### WHAT THE TASK REQUIRES
Reproduce everything from "Add/change the following" down to "and variable tables." in the Logstash setup notes below, with no changes.

Add/change the following in elasticsearch-1.5.0/config/elasticsearch.yml: network.host: 127.0.0.1
Start ElasticSearch with /opt/elasticsearch-1.5.0/bin/elasticsearch > /dev/null 2>&1 &

LOGSTASH

Install logstash-input-drupal_dblog, which automatically retrieves events from the watchdog mysql table: logstash-1.5.1/bin/plugin install logstash-input-drupal_dblog

Assign limited mysql privileges to Logstash, don’t just connect with root! Logstash only needs access to the watchdog and variable tables.
mysql> grant SELECT on yourdb.watchdog to 'logstashusr'@'192.168.1.10' IDENTIFIED BY 'somepassw';
mysql> grant SELECT,INSERT,UPDATE on yourdb.variable to 'logstashusr'@'192.168.1.10';

Add the following in logstash-1.5.1/logstash.conf:
input {
drupal_dblog {
databases => [ "your-site", "mysql://logstashusr:[email protected]/yourdb" ]
interval => 1
}
}

output {
elasticsearch {
host => "localhost"

### SOURCE INFORMATION
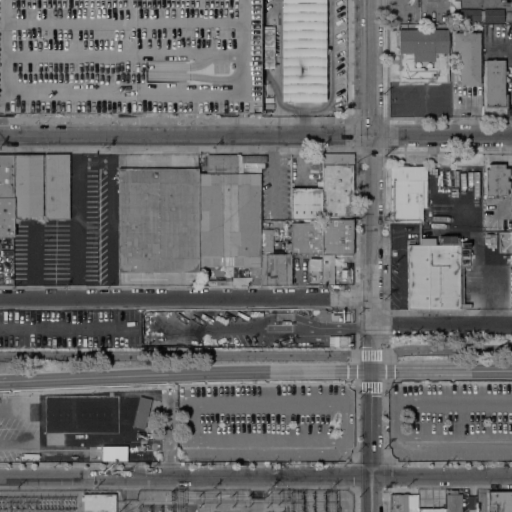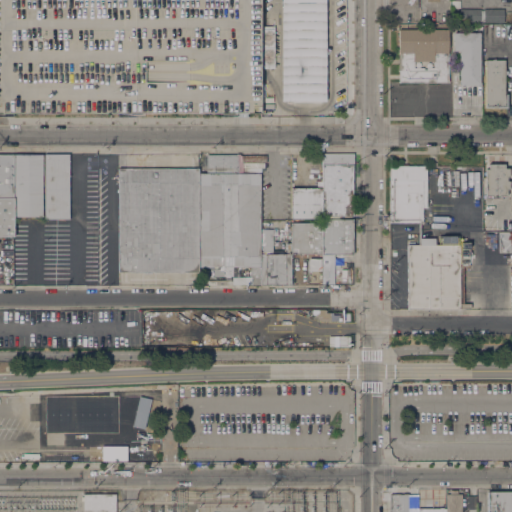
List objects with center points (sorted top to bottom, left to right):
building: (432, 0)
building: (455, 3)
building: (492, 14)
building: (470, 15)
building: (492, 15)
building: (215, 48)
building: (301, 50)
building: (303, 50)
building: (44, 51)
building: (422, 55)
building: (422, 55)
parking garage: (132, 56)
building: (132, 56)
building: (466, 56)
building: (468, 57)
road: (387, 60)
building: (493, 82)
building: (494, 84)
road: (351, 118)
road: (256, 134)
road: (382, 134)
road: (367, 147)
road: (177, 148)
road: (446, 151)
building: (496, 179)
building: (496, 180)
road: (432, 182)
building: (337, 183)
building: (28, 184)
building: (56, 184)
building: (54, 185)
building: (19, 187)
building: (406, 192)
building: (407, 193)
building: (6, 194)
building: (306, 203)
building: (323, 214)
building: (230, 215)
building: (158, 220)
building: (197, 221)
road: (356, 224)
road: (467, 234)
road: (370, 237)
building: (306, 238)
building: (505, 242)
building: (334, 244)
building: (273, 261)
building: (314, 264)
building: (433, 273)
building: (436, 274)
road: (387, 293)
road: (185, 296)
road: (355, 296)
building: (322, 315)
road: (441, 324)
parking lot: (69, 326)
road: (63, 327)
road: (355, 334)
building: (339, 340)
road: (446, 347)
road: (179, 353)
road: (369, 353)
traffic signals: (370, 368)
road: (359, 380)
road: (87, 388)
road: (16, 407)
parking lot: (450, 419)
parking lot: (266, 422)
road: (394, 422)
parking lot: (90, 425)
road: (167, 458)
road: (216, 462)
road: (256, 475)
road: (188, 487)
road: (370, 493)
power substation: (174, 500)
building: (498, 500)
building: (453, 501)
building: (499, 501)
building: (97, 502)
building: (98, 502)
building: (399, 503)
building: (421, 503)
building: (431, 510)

### EXERCISE SOLUTION
Add/change the following in elasticsearch-1.5.0/config/elasticsearch.yml: network.host: 127.0.0.1
Start ElasticSearch with /opt/elasticsearch-1.5.0/bin/elasticsearch > /dev/null 2>&1 &

LOGSTASH

Install logstash-input-drupal_dblog, which automatically retrieves events from the watchdog mysql table: logstash-1.5.1/bin/plugin install logstash-input-drupal_dblog

Assign limited mysql privileges to Logstash, don’t just connect with root! Logstash only needs access to the watchdog and variable tables.